If Jernigan doesn't find any interest around the league, it would make sense for the Eagles to bring him back on a very cheap "prove it" deal. As a rotational guy who plays 15 or so snaps per game, he could be a disruptive player. The Eagles would just have to be careful relying on too many injury-risk players, seeing as injuries were ultimately too much to overcome a season ago.
Question from Joe: I feel like Josh Jacobs and David Montgomery are head and shoulders above the rest of the running back class. Those are the only two with the passing game chops I trust to be three-down backs. Think the Eagles draft one of those two guys?

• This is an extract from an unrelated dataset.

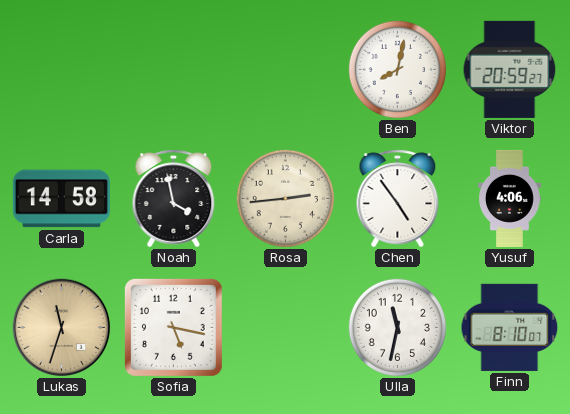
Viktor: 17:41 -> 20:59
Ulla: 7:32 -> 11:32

Yes, I do think the Eagles could take a running back on Day 1 or Day 2 of the draft, with Day 2 more likely, and I think either player would be a good fit.
I did want to answer this question to point you all in the direction of this highly enjoyable read about this running back class, by Thor Nystrom. It's way better than anything I'll write here.
Question from SnailWhale: Will Mack Hollins be a restricted free agent like Sidney Jones because they both (essentially) missed full seasons?
No. Jones’ torn Achilles at his pro day was labeled a “non-football injury,” at least in terms of NFL language. As a result, because he did not appear in at least six regular season games in 2017, he did not earn an “accrued season.” Therefore, at the end of his rookie contract, he will not have the required four accrued seasons to qualify as an unrestricted free agent. He’ll have three, and will thus become a restricted free agent.
Hollins’ missed season in 2018 was not due to a “non-football injury.” He earned an accrued season in 2018, and remains on schedule to become an unrestricted free agent at the conclusion of his rookie contract.
Now, to note, Jones is very much getting a raw deal, in my opinion, and I wouldn't be surprised if he filed a grievance against the Eagles if they hold him to his RFA status in a few years, just as A.J. McCarron did with the Bengals a couple years ago, which McCarron won.
Question from JPP’s Index Finger: Are you surprised Joe Douglas is still around? I thought he would have gotten some GM offers by now.
There are so many terrible general managers in the NFL.
Bruce Allen, who has been an unmitigated disaster for his entire nine-year tenure, still has a job. Jason Licht, who whiffed on Jameis Winston, and who traded up in the second round FOR A KICKER who ended up sucking, has a job. Steve Keim, who signed Sam Bradford for $20 million, Mike Glennon for $4 million, and traded up for Josh Rosen, all three of whom might be gone by the start of the 2019 season, kept his job. Dave Gettleman, who, well, I don't even have to get started there, has a job. There are more, but I think I've made my point.
Is Joe Douglas the most qualified of potential general manager candidates? I really have no idea. That's not an area of expertise for me. Would any of those above teams be in better shape with Douglas? No question.
Question from Dan: I was listening to WIP, and the host said that there is no pressure on Carson Wentz. I think there is a ton of pressure on Wentz from everyone inside and outside the locker room.
Lol, what? Who said that?
I feel like I don’t even need to answer this, but, uh, yeah, whether you’re Donovan McNabb, Nick Foles, Carson Wentz, or Bubby Brister, if you’re a starting quarterback for the Philadelphia Eagles, there is pressure.
If the Eagles gave up a lot to draft you second overall, you had the last two seasons end with injury, one of which culminated with the beloved backup bringing home the franchise’s first Super Bowl win – and who is now gone despite unanimous acceptance from the city – I’d say that pressure to perform is ramped up juuuuust a tad.